Yeah, quite likely ....the distributor we bought them from always called them 'Olympic' ( it was the familiar 1st generation Alan, the one with the 'nearly-round' fork blades ) ....might have something to do with the 'stamped' detail on the *front* of the Alan headtube lug that looks like the wreath that ancient Olympians wore on their heads....hence, 'Olympic' for those first generation Alan frames ....would not surprise me if it was called 'Competition' on your side of the pond ....I still recall the 'glossy' catalog from Suntour where the 'lockring' that came with the Suntour track hubs was referred to *IN THEIR GLOSSY CATALOG* as a 'rockring', yes, with a 'r' at the beginning of the word....very nice hubs, unfortunate mis-spelling for such a fundamental part ....it still brings a smile to my face ='rockring', _oh boy_ -I would guess that Suntour simply did not want to pay a few dollars for a 'proofreader' prior to the printing of those nice glossy catalogs 😉 🤔


----------



## The Spokemaster (Apr 23, 2022)

BTW -that photo of Kuiper ....it looks like he may be in a 'skid' ....rear brake looks like he may have it 'locked up' ....his eyes and head are oriented so it appears he is about to make a 'left-turn' ....his front wheel does not appear properly oriented for a left turn ....rear wheel looks like it might be 'drifting' out to his right ....bad road surface along with the combined mud could easily result in a 'skid' while cornering

I actually snapped a photo of Greg Lemond years ago when he was in 'mid-air / free-fall' to a crash....his bicycle has the very end of his right pedal about 4 inches above the pavement and he has his right arm extended straight out to 'support' himself from the coming crash ....essentially, his bicycle was nearly horizontal, but his body had not yet 'contacted' the road ....he was in *mid-air* on his way down when I snapped the photo ....he did then actually crash right in front of me and wound up laying on his side in the road, a 'scramble' then came with spectators picking him up off the road, helping him 'remount', then 'throwing/pushing' him so he could get back in the race ....I always thought I should get that "one-of-a-kind" photo printed onto a coffee mug


----------



## fabio farelli (Apr 24, 2022)

The Spokemaster said:


> BTW -that photo of Kuiper ....it looks like he may be in a 'skid' ....rear brake looks like he may have it 'locked up' ....his eyes and head are oriented so it appears he is about to make a 'left-turn' ....his front wheel does not appear properly oriented for a left turn ....rear wheel looks like it might be 'drifting' out to his right ....bad road surface along with the combined mud could easily result in a 'skid' while cornering




He just finished his first Paris-Roubaix.


----------



## fabio farelli (Apr 24, 2022)

bikebozo said:


> 1985 , 55x55 full campy , any knowledge is appreciated , I am buying this bike , in about an hour
> 
> 
> 
> View attachment 1611460




And?

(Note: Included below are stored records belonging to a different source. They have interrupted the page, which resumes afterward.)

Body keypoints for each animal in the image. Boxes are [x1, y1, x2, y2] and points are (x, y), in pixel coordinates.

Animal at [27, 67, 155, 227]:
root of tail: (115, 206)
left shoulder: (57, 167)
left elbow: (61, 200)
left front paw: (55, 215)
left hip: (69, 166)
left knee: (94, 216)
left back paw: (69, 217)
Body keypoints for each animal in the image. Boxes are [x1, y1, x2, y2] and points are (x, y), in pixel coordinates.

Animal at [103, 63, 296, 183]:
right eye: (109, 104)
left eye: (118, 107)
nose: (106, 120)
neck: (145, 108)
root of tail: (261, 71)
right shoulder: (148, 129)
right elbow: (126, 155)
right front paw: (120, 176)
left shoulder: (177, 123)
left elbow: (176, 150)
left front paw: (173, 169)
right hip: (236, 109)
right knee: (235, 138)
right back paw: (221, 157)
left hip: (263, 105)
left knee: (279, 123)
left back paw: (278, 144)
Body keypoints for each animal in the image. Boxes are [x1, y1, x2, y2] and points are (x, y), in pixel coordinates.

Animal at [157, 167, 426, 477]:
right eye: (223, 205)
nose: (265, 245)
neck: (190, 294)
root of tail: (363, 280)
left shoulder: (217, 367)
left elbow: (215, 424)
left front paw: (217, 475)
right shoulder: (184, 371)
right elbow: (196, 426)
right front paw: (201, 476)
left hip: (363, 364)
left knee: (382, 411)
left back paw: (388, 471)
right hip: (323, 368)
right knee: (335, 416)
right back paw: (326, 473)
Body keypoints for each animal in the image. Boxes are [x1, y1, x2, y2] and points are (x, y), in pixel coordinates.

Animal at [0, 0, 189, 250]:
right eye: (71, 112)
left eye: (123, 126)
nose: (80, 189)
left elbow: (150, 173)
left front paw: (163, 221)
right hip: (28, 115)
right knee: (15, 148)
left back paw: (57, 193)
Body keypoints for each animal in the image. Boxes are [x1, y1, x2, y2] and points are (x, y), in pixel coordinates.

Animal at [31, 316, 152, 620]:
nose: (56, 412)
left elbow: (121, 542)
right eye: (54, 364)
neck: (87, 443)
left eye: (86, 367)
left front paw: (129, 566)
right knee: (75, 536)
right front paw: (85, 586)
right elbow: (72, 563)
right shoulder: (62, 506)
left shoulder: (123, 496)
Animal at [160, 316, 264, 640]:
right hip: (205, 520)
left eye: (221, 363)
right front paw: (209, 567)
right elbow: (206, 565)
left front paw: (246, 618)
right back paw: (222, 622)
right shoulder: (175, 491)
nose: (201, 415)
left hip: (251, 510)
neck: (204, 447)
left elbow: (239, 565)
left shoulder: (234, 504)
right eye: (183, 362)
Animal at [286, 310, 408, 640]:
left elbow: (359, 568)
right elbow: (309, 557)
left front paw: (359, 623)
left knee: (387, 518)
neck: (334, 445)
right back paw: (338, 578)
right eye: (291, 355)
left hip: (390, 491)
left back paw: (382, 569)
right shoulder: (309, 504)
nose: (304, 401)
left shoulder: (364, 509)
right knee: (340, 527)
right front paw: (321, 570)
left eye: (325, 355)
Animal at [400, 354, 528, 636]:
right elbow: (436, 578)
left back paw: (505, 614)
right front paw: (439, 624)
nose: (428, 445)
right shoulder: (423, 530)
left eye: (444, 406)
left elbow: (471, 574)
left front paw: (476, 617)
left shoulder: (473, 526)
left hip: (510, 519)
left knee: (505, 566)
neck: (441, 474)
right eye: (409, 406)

You like it? Has it the flattened top tube?


----------



## Schwinny (Apr 24, 2022)

Strange that I look on CL this weekend and there is an Alan for sale 2 blocks away from me.
Looks to be in great shape. you can see it on Des Moines CL.


----------



## bikebozo (Apr 24, 2022)

Yes , flat top tube , number record186


----------



## fabio farelli (Apr 24, 2022)

bikebozo said:


> Yes , flat top tube , number record186



In my opinion the most beautiful model from Alan, congrats!


----------



## bikebozo (Apr 24, 2022)

Thank you ,


----------



## The Spokemaster (Apr 24, 2022)

*l'enfer du Nord*


----------